Analysis shows AI is reducing job opportunities in China

As the Chinese government ramps up regulation of AI, evidence suggests the new technology may have already negatively impacted the country’s jobs market.

Zhang Dandan, a professor of economics at PKU’s National School of Development, analysed over 1 million job postings on Zhaopin, one of China’s job sites, from January 2018 to April 2023.

She found that for occupations with high “exposure” to AI – meaning that many elements of the job role can be replaced by AI – new job postings fell sharply. According to Zhang’s research methodology, jobs with high exposure to AI broadly include sales, finance, education and training, software development, administration, and customer service.

Her findings also raised the fact that the opposite effect can be seen in the US, where job postings reportedly increase in a given industry as AI exposure gets higher. The use of generative AI like ChatGPT can drive down prices for services, thereby increasing demand and increasing job opportunities in some sectors.

ChatGPT, created by San Francisco-based company OpenAI, is effectively banned in China since companies like Tencent and Ant Group were instructed not to offer the service due to government fears that it could allow the US to spread misinformation. Multiple Chinese tech companies have released AI chatbots in the last few months, but most have not been rolled out to a public audience. The most successful one, Baidu’s Ernie Bot, reportedly still falls short of ChatGPT.

§ Tasks for this exercise
1. According to the article on AI and jobs in China, how many job postings did Zhang Dandan analyze?
2. Reproduce the stretch of the article on AI and jobs in China from "Zhang Dandan, a" through "to April 2023.", substituting "examined" for "analysed".
3. Pick up the article on AI and jobs in China after its final sentence and write a continuation.
The listing that comes next is separate material with no connection to the article on AI and jobs in China.

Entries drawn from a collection

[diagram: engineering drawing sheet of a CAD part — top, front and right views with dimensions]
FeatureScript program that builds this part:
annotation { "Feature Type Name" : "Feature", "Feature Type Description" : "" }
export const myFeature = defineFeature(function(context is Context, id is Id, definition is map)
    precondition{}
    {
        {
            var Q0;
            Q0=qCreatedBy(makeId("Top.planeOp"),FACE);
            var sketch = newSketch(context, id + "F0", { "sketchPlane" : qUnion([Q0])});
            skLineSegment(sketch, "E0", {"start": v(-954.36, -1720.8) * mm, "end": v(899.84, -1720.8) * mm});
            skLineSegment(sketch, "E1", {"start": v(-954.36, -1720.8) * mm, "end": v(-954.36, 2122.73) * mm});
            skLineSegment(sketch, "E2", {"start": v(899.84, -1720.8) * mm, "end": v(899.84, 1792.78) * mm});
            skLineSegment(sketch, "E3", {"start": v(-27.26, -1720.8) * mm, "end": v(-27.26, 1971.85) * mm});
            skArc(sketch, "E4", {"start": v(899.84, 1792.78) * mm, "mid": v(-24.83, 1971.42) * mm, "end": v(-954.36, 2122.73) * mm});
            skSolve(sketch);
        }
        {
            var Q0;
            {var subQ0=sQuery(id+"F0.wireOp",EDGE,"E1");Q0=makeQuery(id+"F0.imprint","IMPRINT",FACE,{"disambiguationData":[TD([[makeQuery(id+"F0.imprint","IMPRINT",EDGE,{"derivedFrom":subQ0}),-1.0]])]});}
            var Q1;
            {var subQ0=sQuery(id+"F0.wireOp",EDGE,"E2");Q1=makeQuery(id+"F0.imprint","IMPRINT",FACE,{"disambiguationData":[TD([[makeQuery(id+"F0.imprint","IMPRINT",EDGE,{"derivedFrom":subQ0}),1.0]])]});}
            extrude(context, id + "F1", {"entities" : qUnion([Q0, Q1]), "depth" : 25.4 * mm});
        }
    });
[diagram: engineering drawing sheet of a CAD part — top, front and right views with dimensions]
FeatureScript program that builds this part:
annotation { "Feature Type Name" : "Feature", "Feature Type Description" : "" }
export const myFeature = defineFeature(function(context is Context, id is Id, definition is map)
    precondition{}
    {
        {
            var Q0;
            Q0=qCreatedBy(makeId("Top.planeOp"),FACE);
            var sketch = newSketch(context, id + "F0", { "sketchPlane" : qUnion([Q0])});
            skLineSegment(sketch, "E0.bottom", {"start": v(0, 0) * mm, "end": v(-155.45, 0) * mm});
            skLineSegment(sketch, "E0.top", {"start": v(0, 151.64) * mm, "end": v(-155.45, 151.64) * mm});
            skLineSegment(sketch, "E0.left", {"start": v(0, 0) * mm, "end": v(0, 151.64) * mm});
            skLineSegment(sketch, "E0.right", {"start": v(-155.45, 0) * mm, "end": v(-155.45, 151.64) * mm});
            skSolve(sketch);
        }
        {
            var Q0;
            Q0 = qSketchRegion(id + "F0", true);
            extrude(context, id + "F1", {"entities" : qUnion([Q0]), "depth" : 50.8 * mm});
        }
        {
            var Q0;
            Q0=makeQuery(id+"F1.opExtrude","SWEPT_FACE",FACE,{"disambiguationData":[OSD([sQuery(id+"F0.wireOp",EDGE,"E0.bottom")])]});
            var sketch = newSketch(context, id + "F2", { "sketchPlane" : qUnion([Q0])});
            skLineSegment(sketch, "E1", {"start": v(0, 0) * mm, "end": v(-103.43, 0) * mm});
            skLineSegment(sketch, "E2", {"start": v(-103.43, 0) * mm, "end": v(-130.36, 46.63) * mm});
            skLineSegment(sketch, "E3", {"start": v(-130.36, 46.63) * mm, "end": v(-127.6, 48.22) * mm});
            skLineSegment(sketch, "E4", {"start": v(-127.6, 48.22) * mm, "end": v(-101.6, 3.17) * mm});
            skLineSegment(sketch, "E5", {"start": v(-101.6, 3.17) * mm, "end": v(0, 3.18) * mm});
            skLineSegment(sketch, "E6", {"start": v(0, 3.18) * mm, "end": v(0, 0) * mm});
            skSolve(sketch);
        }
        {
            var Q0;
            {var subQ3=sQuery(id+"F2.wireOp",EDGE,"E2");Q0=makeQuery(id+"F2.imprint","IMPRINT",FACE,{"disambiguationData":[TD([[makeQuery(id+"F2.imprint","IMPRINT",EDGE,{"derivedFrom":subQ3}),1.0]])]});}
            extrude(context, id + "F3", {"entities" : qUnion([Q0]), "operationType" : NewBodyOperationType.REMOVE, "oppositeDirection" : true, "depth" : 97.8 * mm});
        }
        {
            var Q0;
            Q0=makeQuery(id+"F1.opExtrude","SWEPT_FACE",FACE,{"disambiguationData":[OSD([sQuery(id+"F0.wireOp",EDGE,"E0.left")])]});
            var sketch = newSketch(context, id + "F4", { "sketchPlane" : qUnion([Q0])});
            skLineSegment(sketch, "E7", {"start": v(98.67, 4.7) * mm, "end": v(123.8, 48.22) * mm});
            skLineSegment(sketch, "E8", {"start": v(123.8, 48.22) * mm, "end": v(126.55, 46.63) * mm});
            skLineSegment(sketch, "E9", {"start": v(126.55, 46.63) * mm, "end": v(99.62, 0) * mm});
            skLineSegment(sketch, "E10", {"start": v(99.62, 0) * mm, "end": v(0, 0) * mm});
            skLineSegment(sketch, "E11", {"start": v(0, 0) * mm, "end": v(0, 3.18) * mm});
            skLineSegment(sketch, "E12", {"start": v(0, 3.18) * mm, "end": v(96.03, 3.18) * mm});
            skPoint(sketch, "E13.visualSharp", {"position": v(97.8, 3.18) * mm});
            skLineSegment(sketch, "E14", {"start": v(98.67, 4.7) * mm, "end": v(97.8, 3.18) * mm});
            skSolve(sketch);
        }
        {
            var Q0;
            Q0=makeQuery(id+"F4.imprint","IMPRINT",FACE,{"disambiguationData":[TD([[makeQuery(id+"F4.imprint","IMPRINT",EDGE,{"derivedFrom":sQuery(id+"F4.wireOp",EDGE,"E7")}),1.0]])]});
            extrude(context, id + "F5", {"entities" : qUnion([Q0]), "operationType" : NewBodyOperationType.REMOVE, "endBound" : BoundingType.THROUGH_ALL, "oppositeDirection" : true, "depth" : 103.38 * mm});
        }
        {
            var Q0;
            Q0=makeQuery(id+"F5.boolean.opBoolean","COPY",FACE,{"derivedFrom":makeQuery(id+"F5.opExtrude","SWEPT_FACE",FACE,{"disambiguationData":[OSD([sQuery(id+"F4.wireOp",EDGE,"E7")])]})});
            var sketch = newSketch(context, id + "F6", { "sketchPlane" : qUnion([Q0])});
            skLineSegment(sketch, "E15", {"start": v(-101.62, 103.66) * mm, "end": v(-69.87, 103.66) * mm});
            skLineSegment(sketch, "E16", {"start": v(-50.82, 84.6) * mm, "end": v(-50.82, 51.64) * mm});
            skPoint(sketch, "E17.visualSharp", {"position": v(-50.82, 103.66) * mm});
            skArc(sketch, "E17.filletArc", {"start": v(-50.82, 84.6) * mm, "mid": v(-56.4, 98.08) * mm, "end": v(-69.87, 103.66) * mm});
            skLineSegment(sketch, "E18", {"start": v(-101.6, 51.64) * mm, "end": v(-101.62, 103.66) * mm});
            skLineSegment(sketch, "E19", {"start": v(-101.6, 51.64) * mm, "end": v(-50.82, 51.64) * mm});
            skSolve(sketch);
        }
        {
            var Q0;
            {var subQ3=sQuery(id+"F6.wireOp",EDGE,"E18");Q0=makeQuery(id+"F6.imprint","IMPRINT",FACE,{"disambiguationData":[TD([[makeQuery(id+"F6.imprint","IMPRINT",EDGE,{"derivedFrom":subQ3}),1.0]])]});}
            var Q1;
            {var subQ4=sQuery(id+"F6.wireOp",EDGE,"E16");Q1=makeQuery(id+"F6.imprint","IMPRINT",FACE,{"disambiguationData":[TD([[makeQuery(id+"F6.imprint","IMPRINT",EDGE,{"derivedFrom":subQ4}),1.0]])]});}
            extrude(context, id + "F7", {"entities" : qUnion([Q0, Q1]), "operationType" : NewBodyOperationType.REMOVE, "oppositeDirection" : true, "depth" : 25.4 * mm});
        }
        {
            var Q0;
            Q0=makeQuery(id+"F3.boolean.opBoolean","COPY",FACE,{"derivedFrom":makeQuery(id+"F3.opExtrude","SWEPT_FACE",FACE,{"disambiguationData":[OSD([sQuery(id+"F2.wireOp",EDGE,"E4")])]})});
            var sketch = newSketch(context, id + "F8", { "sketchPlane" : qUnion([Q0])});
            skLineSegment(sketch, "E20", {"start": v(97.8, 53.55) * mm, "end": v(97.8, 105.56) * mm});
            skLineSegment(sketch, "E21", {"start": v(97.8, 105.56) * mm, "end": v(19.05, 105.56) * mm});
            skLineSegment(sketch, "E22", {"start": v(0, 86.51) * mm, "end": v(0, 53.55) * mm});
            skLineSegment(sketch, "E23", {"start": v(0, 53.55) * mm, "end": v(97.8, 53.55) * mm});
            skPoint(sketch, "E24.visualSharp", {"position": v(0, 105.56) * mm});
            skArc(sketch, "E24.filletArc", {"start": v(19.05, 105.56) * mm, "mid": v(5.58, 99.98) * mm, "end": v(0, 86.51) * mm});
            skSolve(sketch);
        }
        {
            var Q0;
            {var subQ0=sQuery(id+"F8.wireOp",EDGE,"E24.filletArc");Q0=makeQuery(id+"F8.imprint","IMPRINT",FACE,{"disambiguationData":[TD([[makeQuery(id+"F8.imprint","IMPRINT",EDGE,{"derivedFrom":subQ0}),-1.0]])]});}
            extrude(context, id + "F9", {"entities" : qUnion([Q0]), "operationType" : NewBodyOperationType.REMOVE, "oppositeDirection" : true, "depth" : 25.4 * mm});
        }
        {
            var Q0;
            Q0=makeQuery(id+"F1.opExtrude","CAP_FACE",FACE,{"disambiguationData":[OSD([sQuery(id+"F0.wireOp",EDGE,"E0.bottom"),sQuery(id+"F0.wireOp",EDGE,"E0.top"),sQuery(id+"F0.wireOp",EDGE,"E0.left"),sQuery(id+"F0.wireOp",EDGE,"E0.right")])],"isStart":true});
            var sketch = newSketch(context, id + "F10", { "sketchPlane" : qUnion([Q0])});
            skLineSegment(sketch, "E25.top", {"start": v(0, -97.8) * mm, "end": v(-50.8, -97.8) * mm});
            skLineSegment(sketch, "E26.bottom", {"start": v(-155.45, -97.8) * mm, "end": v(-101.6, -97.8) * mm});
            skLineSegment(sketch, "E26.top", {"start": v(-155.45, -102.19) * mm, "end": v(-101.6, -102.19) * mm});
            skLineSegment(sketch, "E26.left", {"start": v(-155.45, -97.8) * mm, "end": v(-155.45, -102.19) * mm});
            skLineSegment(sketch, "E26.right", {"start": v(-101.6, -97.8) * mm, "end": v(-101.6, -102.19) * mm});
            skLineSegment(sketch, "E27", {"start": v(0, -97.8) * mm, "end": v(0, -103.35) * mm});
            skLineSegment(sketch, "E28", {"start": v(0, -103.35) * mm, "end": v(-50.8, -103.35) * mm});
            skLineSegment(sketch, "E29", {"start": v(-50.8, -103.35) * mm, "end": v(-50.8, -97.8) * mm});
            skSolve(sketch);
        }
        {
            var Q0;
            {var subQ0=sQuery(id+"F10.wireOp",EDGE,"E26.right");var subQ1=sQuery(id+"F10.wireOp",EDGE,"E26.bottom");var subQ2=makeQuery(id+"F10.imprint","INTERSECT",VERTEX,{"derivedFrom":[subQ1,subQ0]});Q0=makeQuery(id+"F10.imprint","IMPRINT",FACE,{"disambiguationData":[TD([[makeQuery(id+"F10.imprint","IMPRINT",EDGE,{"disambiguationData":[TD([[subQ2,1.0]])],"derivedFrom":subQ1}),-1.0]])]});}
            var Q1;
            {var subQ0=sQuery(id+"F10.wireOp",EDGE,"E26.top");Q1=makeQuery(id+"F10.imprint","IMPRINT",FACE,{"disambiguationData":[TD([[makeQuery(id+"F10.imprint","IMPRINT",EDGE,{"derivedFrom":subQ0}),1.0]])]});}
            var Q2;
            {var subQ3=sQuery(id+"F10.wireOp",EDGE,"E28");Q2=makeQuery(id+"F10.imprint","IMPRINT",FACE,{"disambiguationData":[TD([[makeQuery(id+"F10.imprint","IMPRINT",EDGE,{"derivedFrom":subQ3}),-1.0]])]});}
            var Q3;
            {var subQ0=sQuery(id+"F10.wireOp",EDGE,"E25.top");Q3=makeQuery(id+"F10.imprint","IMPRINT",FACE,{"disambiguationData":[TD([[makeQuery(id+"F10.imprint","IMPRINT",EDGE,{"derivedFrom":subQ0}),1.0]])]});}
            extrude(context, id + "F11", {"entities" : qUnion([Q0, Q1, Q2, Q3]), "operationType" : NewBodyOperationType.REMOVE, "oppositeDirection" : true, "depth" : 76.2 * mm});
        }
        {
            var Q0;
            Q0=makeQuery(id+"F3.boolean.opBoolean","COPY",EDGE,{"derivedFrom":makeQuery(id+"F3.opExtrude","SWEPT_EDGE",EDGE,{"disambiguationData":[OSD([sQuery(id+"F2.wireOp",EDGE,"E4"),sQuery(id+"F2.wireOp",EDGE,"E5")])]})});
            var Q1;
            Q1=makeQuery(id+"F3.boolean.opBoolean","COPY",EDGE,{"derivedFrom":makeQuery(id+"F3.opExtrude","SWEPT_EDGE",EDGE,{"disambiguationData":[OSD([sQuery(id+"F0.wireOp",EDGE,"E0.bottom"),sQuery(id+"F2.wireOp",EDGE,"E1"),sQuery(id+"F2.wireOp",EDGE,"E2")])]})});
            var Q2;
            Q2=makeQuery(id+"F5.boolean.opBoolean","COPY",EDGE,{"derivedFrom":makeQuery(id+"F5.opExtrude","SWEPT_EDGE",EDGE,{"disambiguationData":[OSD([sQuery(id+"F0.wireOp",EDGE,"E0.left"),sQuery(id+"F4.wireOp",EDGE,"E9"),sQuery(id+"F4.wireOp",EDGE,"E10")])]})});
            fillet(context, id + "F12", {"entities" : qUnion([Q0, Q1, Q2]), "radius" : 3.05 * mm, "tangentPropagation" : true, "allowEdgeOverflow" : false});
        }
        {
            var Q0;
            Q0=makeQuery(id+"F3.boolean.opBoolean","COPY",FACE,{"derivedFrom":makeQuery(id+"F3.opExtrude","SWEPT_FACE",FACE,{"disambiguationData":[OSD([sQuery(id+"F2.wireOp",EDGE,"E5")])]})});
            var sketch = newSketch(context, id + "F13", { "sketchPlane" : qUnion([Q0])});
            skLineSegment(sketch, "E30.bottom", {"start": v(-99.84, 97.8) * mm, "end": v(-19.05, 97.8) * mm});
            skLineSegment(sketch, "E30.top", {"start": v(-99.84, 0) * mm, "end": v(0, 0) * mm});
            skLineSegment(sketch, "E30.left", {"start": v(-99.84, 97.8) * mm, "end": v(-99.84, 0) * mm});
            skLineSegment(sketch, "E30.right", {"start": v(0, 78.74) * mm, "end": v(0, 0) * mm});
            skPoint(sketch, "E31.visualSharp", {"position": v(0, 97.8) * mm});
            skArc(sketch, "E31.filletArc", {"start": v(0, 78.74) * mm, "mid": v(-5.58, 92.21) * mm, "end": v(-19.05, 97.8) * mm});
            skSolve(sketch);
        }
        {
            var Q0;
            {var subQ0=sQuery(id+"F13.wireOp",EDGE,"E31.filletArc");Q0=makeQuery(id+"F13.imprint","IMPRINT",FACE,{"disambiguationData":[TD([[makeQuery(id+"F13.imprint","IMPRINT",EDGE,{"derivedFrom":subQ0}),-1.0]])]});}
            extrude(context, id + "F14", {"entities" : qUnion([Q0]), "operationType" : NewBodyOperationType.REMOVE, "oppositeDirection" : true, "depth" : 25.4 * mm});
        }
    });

§ Answers per task
1. Over 1 million job postings on Zhaopin.

2.
Zhang Dandan, a professor of economics at PKU’s National School of Development, examined over 1 million job postings on Zhaopin, one of China’s job sites, from January 2018 to April 2023.

3.
The issue of reduced job opportunities as a result of AI is particularly pertinent given the China’s soaring youth unemployment, which hit 20.4% in April. China now has more graduates than ever before, but the jobs available are mismatched with the jobs they are seeking out, leading state media to say young people are “unwilling to engage in jobs that are lower than their expectations”.

China’s huge population and highly digitalised daily life make it an information-rich society ideal for training AI models. But whilst it has a thriving tech sector, China lacks an equivalent of Silicon Valley, where innovative technologies can be researched well before commercial demand arrives. Censorship within the tech sector could also be a problem for China’s AI development, with chatbots presenting a major conflict between ideological control and technological innovation.